As banks stop lending and inflation eats away at the pay packets of those lucky enough to still be in work, the past year has seen an explosion in high-cost credit lending in the UK. Payday loan companies and hire purchase stores now dominate town centres around Britain, offering astronomical interest rates on loans to those who have few other options to cover their outgoings. Last year, the payday loan sector was worth £1.7bn, a fivefold increase in the past few years. The pace of expansion is accelerating, too. Between April and May this year alone, there was a 58 per cent rise in numbers of people applying for a payday loan via moneysupermarket.com.
But this industry benefits from a lack of legislation which means that companies can charge whatever they like for credit, leading to eye-popping APRs of 4,500 per cent or more, and record profits. Wonga.com, the best-known online payday lender, quadrupled its turnover to £73.8m last year, generating £15m for its shareholders. Meanwhile, Dollar Financial, a US-based lender that owns The Money Shop, has expanded from just one store here in 1992 to more than 400 outlets across the UK. Next year, it plans to quadruple the number of stores it operates on Britain's high streets. Its chief executive recently told investors that the company's big push into recession-hit UK market had only just begun and that its target was to reach a "full country build-out" of 1,200 stores.
Across Europe and North America, governments have responded to the growth of the high-cost credit industry with restrictions on what may be charged for credit and measures to prevent the repeated "rolling over" of loans, a practice which causes serious financial detriment for consumers. These countries have lower levels of illegal lending, too, dispelling the myth that capping credit costs pushes consumers into the hands of loan sharks.

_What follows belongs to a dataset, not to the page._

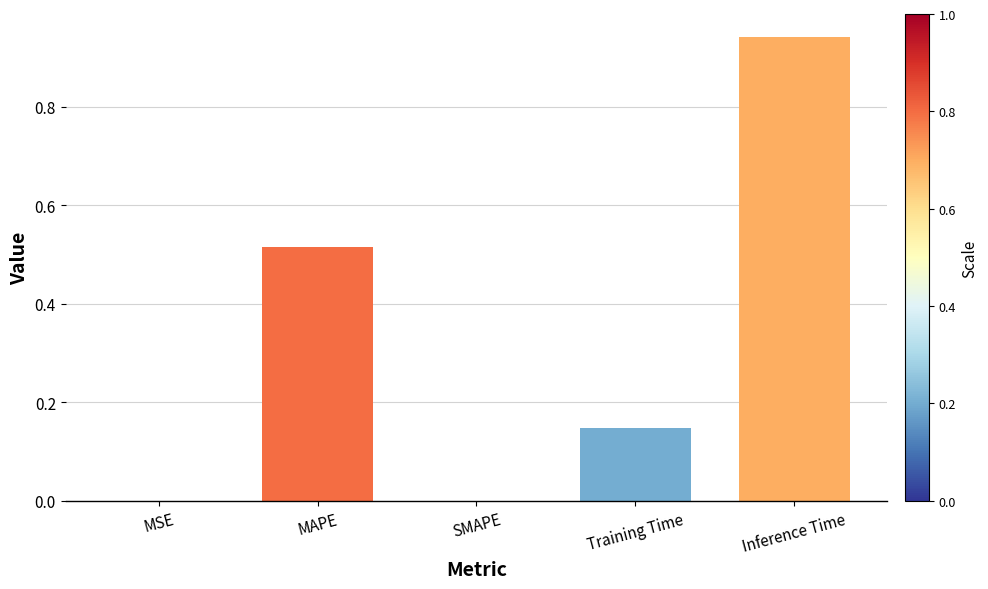

What is the sum of all values?

1.6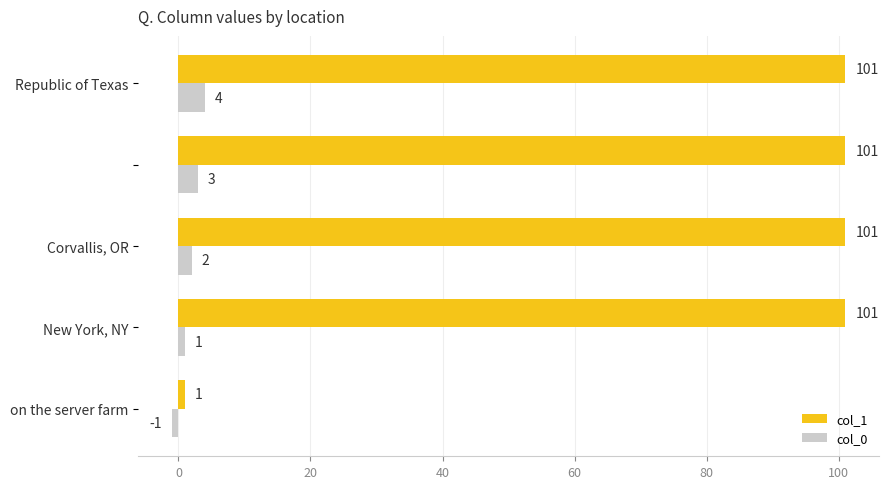

Which series has the largest total across all categories?

col_1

Here, our Government takes a different approach, andis seemingly impervious to the evidence of the problems being faced by millions of consumers. Citizens Advice reports a fourfold increase since 2009 in the numbers of people coming to them with debt problems after taking out payday loans. These are not people borrowing for luxuries: the Debt Advice Foundation details how one in four people who take out a payday loan need the money to buy food or essentials for their household, with 44 per cent using them to pay off other debts.
Paying for Christmas this year will be a tough proposition for millions of households across the country. New research from the Consumer Credit Counselling Service has identified 6.2 million households as financially vulnerable, and the Resolution Foundation claims that the average household will be as much as 7.5 per cent worse off next year than it is this year. Any increase in interest rates or further rises in inflation could see even more families tipped into destitution and forced to turn to these firms. While some customers are able to use these loans to manage their finances, many more find that what is supposed to be a short-term fix quickly becomes a long-term debt.

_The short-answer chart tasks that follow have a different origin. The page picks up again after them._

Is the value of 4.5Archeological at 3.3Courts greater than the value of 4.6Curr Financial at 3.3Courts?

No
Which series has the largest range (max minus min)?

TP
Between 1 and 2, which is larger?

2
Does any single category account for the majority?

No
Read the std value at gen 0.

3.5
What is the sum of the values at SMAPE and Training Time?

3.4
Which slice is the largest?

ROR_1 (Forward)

Regulating the costs of credit would make a real difference to squeezed household budgets. That's why for more than a year now I have been proposing legislation to introduce a range of caps on the charges these firms can levy. Based on what we know works in Europe and America, this would prevent the worst legal loan sharks from exploiting vulnerable people's desperation for cash, and allow the more responsible lenders to operate in a legitimate environment. The proposal has the support of a broad coalition of debt experts, consumer groups and MPs. Furthermore, a recent survey showed that 73 per cent of the public support caps on the cost of credit.

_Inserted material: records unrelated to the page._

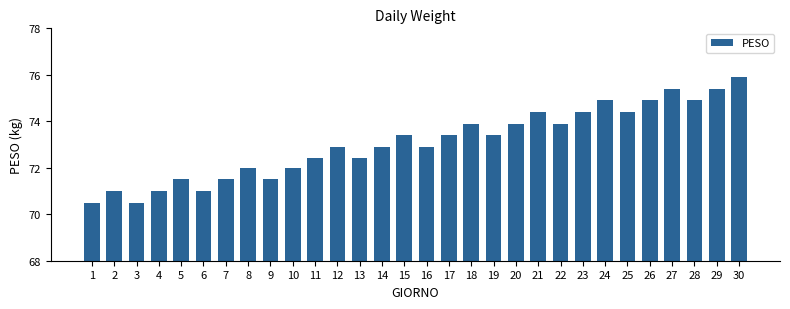

What is the average value?

73.1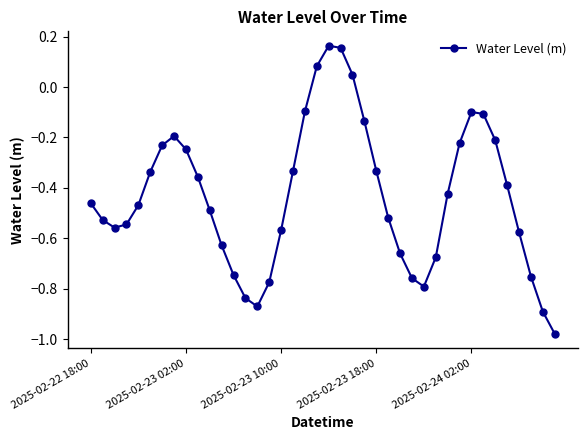

How many points are lower than both their immediate neighbors (excluding endpoints)?

3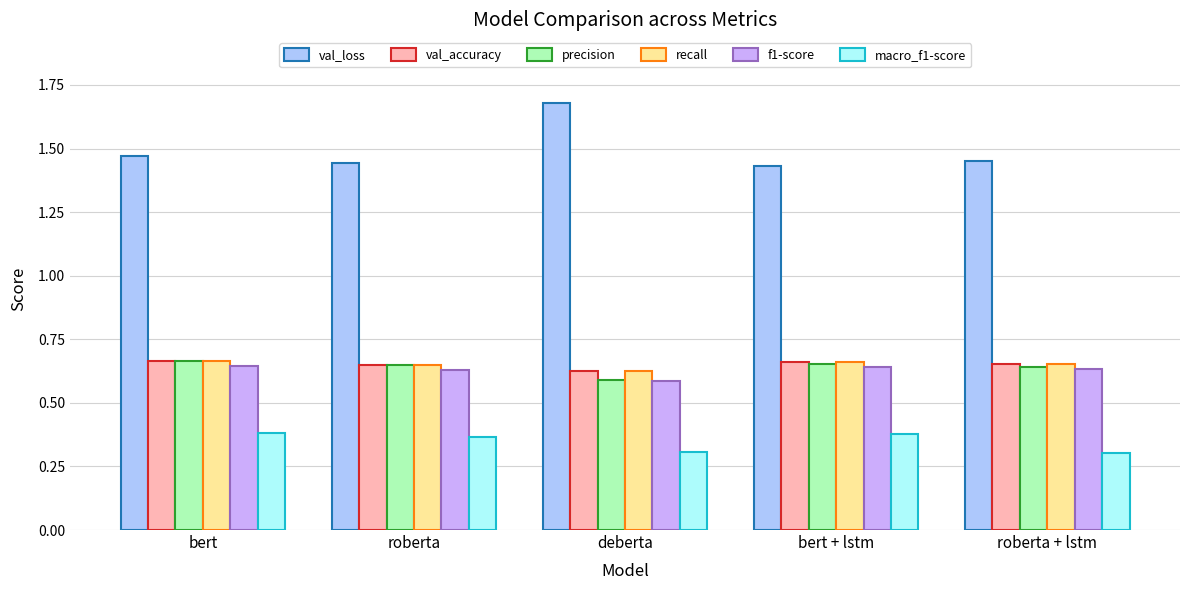

Count the precision values in the range 0 to 1.

5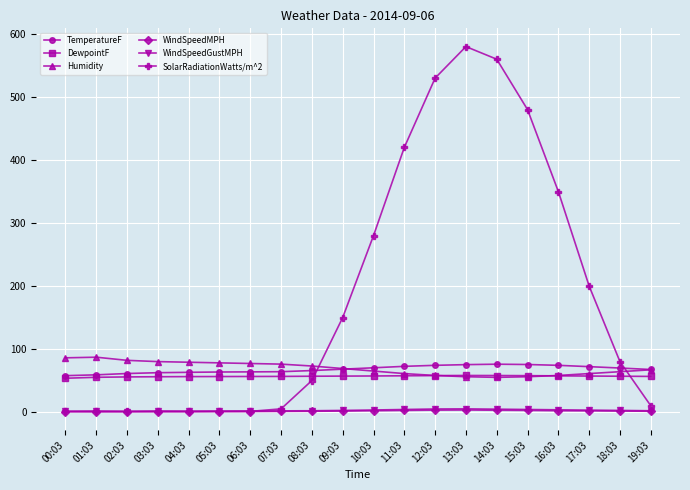

Between 05:03 and 13:03, which series saw the biggest shift?

SolarRadiationWatts/m^2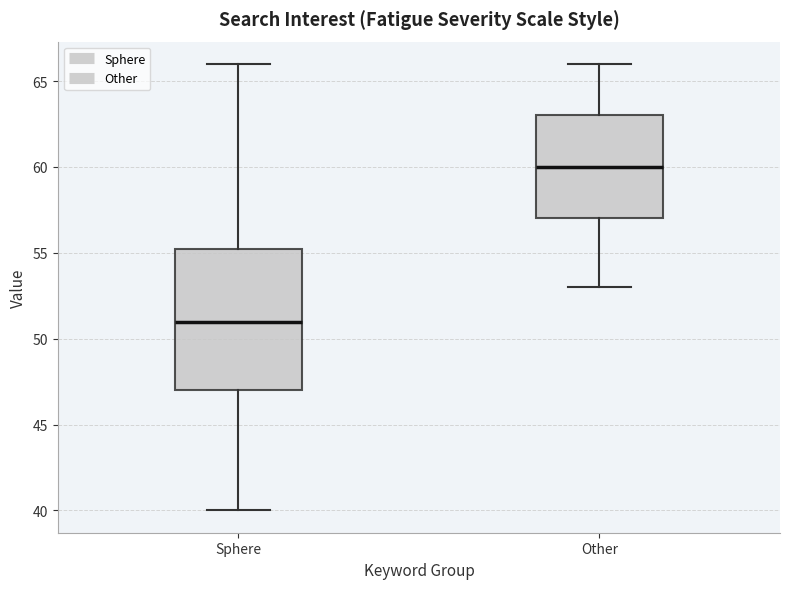

Which box has the highest median line?

Other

In response to this growing tide of pressure, the Government proposed commissioning research into the issue. It will take at least a year to report back, leaving vulnerable consumers in the lurch as Christmas approaches and with no guarantee of action as a result. An e-petition has been tabled calling on the Government to act now to end socalled legal loan sharking. Signing it will help send a clear message that the British public wants the same protection enjoyed by others across the world. With ministers refusing to meet me to discuss the matter, only the public can hold them to account for the consequences of this delay to families this winter.